** start Selected extract **

There are a few contexts that are simple, and I also believe that they are fairly straightforward. The first is existence of a given practice. This is a simple either/or situation; either the practice exists, is underway, etc., or it's not. The second is necessity, either of a given practice to the operation of the archives itself, or on a larger scale, to Drexel libraries and the entire university. Unlike existence, the context of necessity is a continuum, ranging from a lack of necessity to mandated actions and policies that have significant impact.

In addition to the simple contexts, there are several contexts that are a bit more complicated. They can operate on a number of different levels simultaneously. They can also be reliant on each other. I've identified three particular contexts that are central to identifying ways in which to support the goal mentioned in the institution's strategic initiative. These are determining the focus within the DUA's resources, determining the forms of support for a given project or plan, and identification of a community to participate in that project or plan.

** end Selected extract **
** start Material **

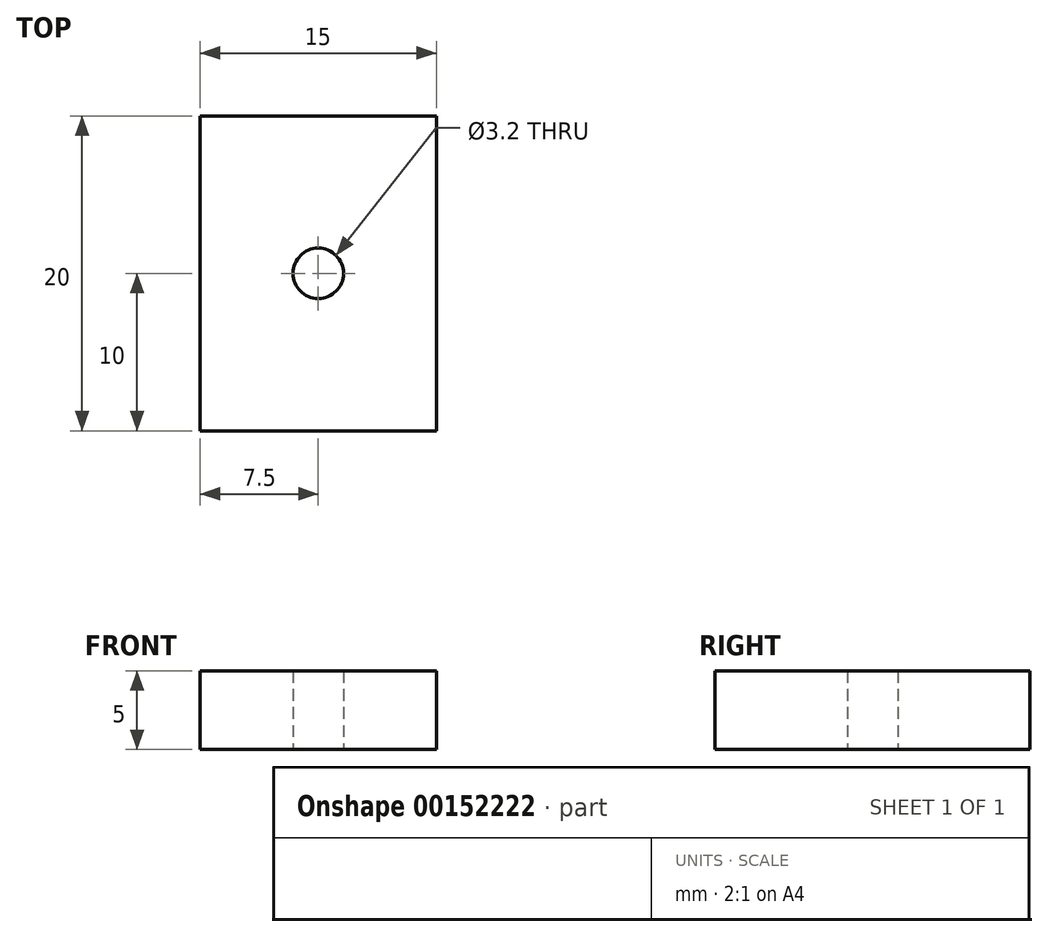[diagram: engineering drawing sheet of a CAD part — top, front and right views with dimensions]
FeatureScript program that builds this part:
annotation { "Feature Type Name" : "Feature", "Feature Type Description" : "" }
export const myFeature = defineFeature(function(context is Context, id is Id, definition is map)
    precondition{}
    {
        {
            var Q0;
            Q0=qCreatedBy(makeId("Top.planeOp"),FACE);
            var sketch = newSketch(context, id + "F0", { "sketchPlane" : qUnion([Q0])});
            skLineSegment(sketch, "E0.bottom", {"start": v(0, 0) * mm, "end": v(15, 0) * mm});
            skLineSegment(sketch, "E0.top", {"start": v(0, 20) * mm, "end": v(15, 20) * mm});
            skLineSegment(sketch, "E0.left", {"start": v(0, 0) * mm, "end": v(0, 20) * mm});
            skLineSegment(sketch, "E0.right", {"start": v(15, 0) * mm, "end": v(15, 20) * mm});
            skLineSegment(sketch, "E1", {"start": v(0, 10) * mm, "end": v(15, 10) * mm});
            skCircle(sketch, "E2", {"center": v(7.5, 10) * mm, "radius": 1.6 * mm});
            skSolve(sketch);
        }
        {
            var Q0;
            Q0 = qSketchRegion(id + "F0", true);
            extrude(context, id + "F1", {"entities" : qUnion([Q0]), "depth" : 5 * mm, "offsetDistance" : 25 * mm});
        }
    });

** end Material **

Objective 1: In the passage on archival contexts, which simple context is described as a continuum rather than an either/or situation?
Objective 2: Rewrite the portion of the passage on archival contexts between "There are a" and "have significant impact.", inclusive, substituting "spectrum" for "continuum".

Problem solution 1: Necessity.

Problem solution 2:
There are a few contexts that are simple, and I also believe that they are fairly straightforward. The first is existence of a given practice. This is a simple either/or situation; either the practice exists, is underway, etc., or it's not. The second is necessity, either of a given practice to the operation of the archives itself, or on a larger scale, to Drexel libraries and the entire university. Unlike existence, the context of necessity is a spectrum, ranging from a lack of necessity to mandated actions and policies that have significant impact.